Sona College of Technology (Autonomous) is a private college in India located in Salem, Tamilnadu, India. It was established in 1997 by Thiru. M.S. Chockalingam (Founder Chairman) and gained autonomous status in 2012. It is  National Board of Accreditation (NBA) accredited, ISO certified and Accredited "A" Grade by National Assessment and Accreditation Council (NAAC). The college affiliated with Anna University and approved by the All India Council for Technical Education (AICTE) of the government of India.

Admission 
The selection committee constituted by Sona College of Technology as per the guidelines of the Institution will do a selection of the candidates under this scheme. The selection is purely provisional and always subject to the confirmation from the Anna University / Directorate of Technical Education (DoTE). Chennai. ME/M.Tech/MBA/MCA Degree admissions are based on the entrance (TANCET/CET/GATE/MAT) marks conducted by the Anna University & Association of Management of Coimbatore Anna University Affiliated Colleges.

Rankings

The National Institutional Ranking Framework (NIRF) ranked it 150 among engineering colleges in 2020.

Facilities 
Sona College is situated at the heart of the "Steel City", Salem which is a well-known district in Tamilnadu, South India. The College is one kilometre from the Salem Junction Railway Station and three kilometres from Salem Central Bus Stand. Located in an Arcadian environment, adjoining Thiagarajar Polytechnic, its elder sister, the college has a sprawling campus of 34.5 acres with a 7,50,000 sq.feet built-up area.

------------------------------------------------

EXERCISE 1: From the piece on Sona College of Technology, copy word for word the part that opens with the words containing "The National Institutional" and closes with "sq.feet built-up area.".
EXERCISE 2: Turn the paragraph of the Sona College of Technology piece beginning "Sona College is situated at the heart" into a short bulleted list that keeps its main facts.

------------------------------------------------

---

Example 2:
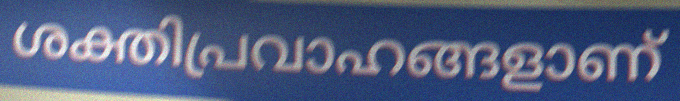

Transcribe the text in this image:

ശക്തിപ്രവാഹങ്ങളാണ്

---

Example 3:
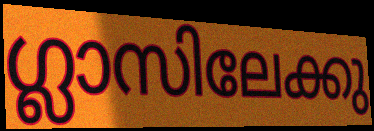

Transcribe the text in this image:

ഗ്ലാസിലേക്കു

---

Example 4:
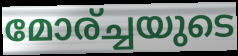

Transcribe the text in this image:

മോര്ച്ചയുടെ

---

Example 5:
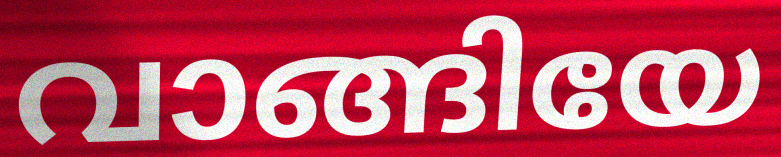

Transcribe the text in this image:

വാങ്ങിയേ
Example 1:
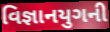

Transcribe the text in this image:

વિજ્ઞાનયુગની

------------------------------------------------

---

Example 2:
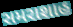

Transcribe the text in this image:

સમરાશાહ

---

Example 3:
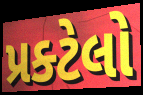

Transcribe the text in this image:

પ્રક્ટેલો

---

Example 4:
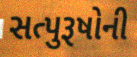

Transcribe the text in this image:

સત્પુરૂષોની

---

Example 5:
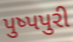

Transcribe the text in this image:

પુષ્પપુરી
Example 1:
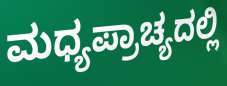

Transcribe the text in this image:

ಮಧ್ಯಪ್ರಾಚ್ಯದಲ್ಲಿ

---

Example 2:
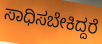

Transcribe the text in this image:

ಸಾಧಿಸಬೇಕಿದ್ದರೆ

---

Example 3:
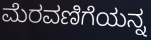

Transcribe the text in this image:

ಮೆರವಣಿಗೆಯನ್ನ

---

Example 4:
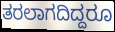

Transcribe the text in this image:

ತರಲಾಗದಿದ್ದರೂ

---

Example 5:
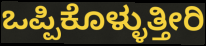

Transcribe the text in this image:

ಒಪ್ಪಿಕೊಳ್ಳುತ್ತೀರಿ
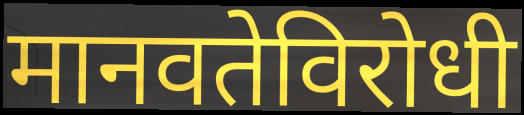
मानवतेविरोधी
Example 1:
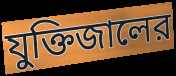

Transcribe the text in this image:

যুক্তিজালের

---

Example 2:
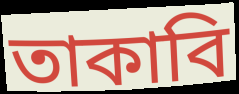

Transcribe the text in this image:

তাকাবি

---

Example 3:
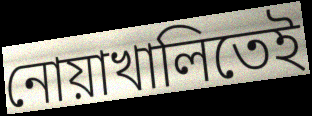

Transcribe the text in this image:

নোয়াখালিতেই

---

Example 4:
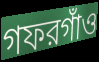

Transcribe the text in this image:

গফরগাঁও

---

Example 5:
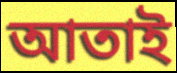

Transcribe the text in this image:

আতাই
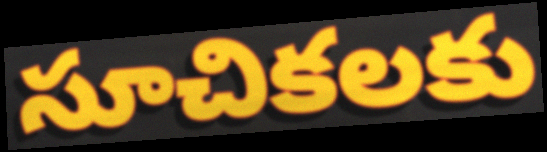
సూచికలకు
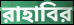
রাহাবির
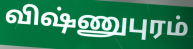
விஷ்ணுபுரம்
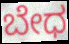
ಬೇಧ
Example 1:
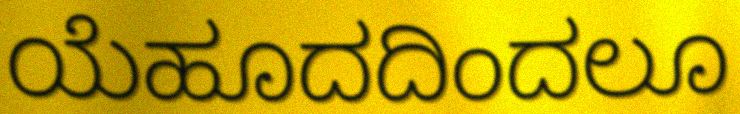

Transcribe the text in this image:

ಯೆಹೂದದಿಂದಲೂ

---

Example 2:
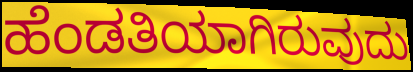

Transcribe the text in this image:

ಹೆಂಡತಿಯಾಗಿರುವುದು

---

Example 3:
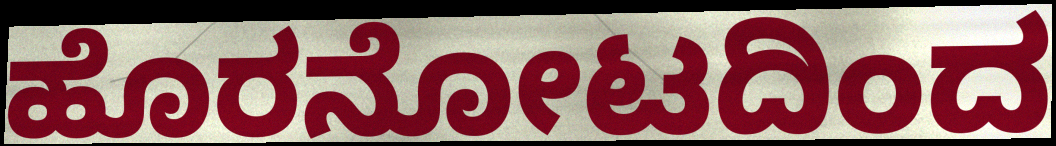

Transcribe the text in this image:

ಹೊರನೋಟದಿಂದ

------------------------------------------------

PROBLEM SOLUTION 1:
The National Institutional Ranking Framework (NIRF) ranked it 150 among engineering colleges in 2020.

Facilities 
Sona College is situated at the heart of the "Steel City", Salem which is a well-known district in Tamilnadu, South India. The College is one kilometre from the Salem Junction Railway Station and three kilometres from Salem Central Bus Stand. Located in an Arcadian environment, adjoining Thiagarajar Polytechnic, its elder sister, the college has a sprawling campus of 34.5 acres with a 7,50,000 sq.feet built-up area.

PROBLEM SOLUTION 2:
- In Salem, the "Steel City," a well-known district in Tamilnadu, South India
- 1 km from Salem Junction Railway Station and 3 km from Salem Central Bus Stand
- In an Arcadian setting next to Thiagarajar Polytechnic, its elder sister
- 34.5-acre campus with a 7,50,000 sq. feet built-up area